A review by akallabeth
The Brides of Rollrock Island by Margo Lanagan

challenging dark mysterious reflective sad tense slow-paced

4.0

this book being categorised and marketed as ya is really odd to me. i know teens can deal with heavy subjects and that's not really my quibble, but the way this is written just does not... read as ya. 

the book is about. well. it's about the island of rollrock and how it comes to pass that its men start marrying selkie women (again) and the consequences and fallout of that. they live in a society. the main character is... well there's multiple povs. but not in a asoiaf epic fantasy sort of way. once a pov's done they're done, and we're on to the next, with our previous narrators seen from other people's perspectives only. 

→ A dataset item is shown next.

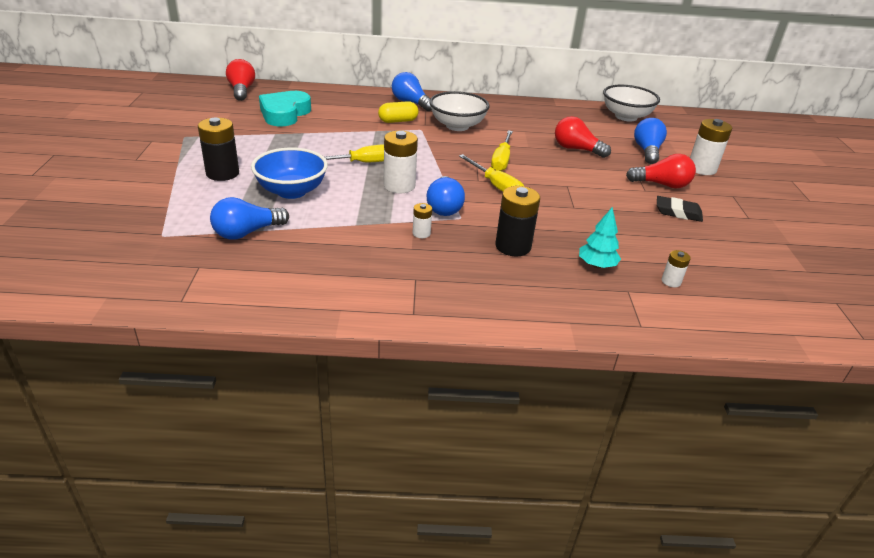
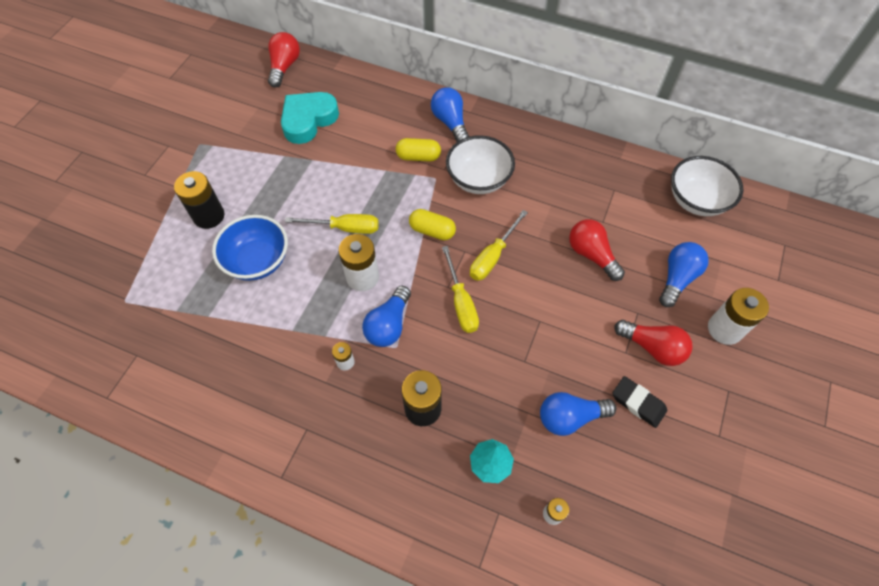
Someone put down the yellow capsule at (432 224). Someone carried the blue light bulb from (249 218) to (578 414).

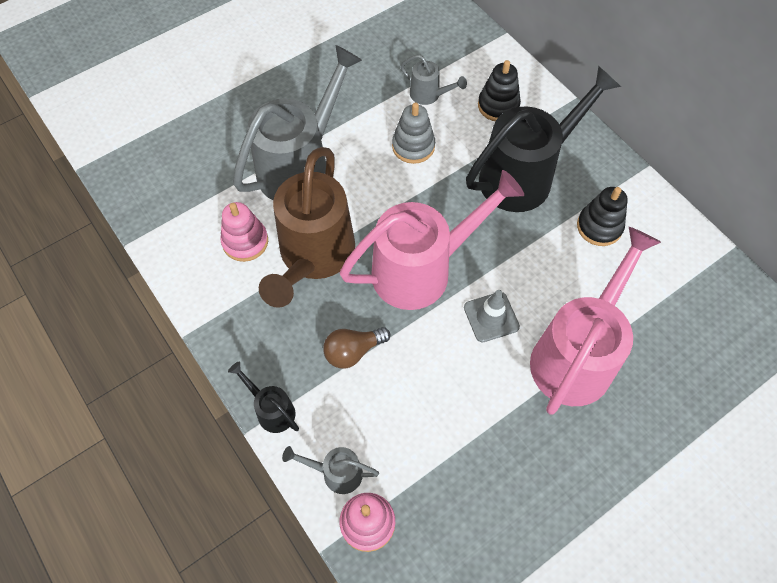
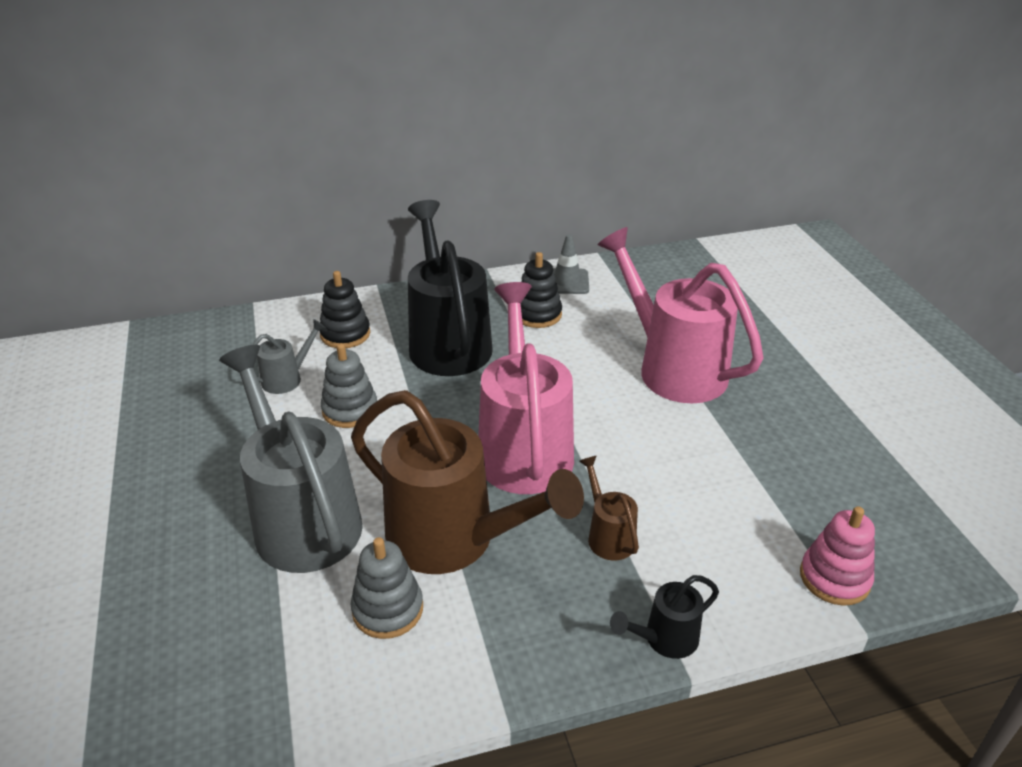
Someone repainted the pink stacking toy at (244 232), which became the grey stacking toy at (387 588). Someone carried the grey traffic cone from (492 316) to (571 264). Someone swapped the brown light bulb at (356 348) for the brown watering can at (609 508). Someone took away the grey watering can at (330 470).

it's a bleak little book with no real protagonist, no one to root for in the classic sense, and no neat moral lesson to tie it off. everyone's a little bit sympathetic and a little bit despicable. it's also very slow-moving; a good part of it just reads like literary historical fiction. lanagan really takes the time to paint a picture for you of this odd, wind-swept, isolated island. it just reads much more like adult fantasy to me.

i really liked it & wish more people would read it, but it will not work for everybody.

(r/fantasy 2023 bingo read, square: bottom of the tbr. would also work for: published in the 2000s, coastal or island setting, mythical beasts, young adult I Fucking Guess.)